Mixcloud Investigating Alleged Data Breach Impacting 21 Million Users

Mixcloud is investigating data for sale on the dark web after Motherboard alerted the company of the issue.
Image: Cathryn Virginia

A data reseller is advertising an alleged 21 million user accounts stolen from music streaming site Mixcloud on the dark web.

The seller, who goes by the handle "A_W_S," is currently asking for around 0.5 bitcoins, or approximately $4,000, for the data.

Motherboard informed Mixcloud of the apparent breach. Company CTO and co-founder Mat Clayton said this was the first they had heard of the incident, and started investigating the issue.


"We received credible reports this evening that hackers sought and gained unauthorized access to some of our systems," Mixcloud's co-founders told Motherboard in a statement. "The majority of Mixcloud users signed up via Facebook authentication, where by default no password is stored. Mixcloud does not store data such as full credit card numbers or mailing addresses," the statement added.
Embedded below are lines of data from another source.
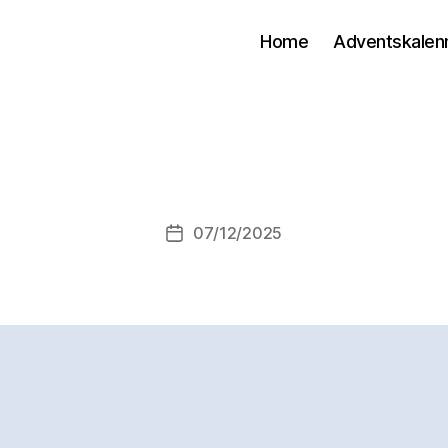
Home
Adventskalen
07/12/2025
Post
date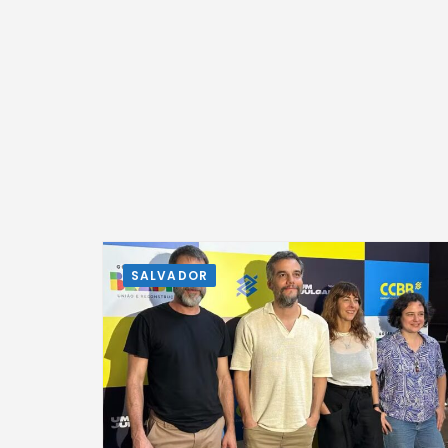
SALVADOR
Mixcloud lets users upload their own DJ mixes and tracks for others to listen to. In July the company launched a "Premium" subscription service and limited features for free users. In 2017, the company said it had over 17 million users.

A_W_S provided Motherboard with a sample of 1,000 Mixcloud accounts. The data includes usernames, email addresses, and hashed passwords. Hashing is a way of scrambling passwords so they can be stored more securely; Mixcloud is using a robust method for generating these hashes, according to the data. A_W_S said the data was obtained in late 2019.
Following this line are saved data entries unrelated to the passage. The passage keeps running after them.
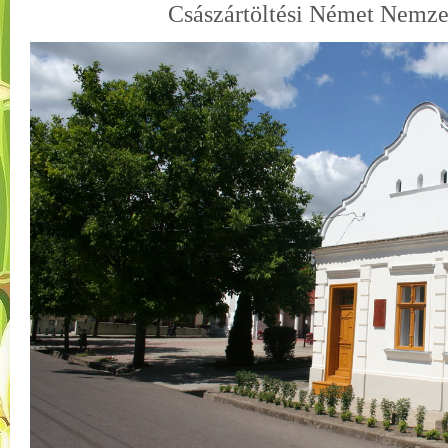
Császártöltési Német Nemze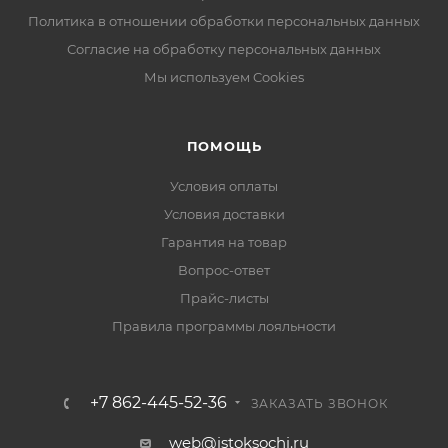
Политика в отношении обработки персональных данных
Согласие на обработку персональных данных
Мы используем Cookies
ПОМОЩЬ
Условия оплаты
Условия доставки
Гарантия на товар
Вопрос-ответ
Прайс-листы
Правила программы лояльности
+7 862-445-52-36
ЗАКАЗАТЬ ЗВОНОК
web@istoksochi.ru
To verify the data, Motherboard took a random selection of the email addresses and tried to create accounts on Mixcloud with them. In all of the cases this was not possible as the addresses were already linked to Mixcloud accounts, corroborating the data's legitimacy.

"We have no reason to believe that any passwords have been compromised. However you may want to change yours especially if you have been using the same one across multiple services," Mixcloud suggested in its statement.

"We are actively investigating this incident. We apologize to those affected and are sorry that this has happened," it added.

Update: This piece has been updated to clarify Mixcloud's hashing method and add comment from Mixcloud.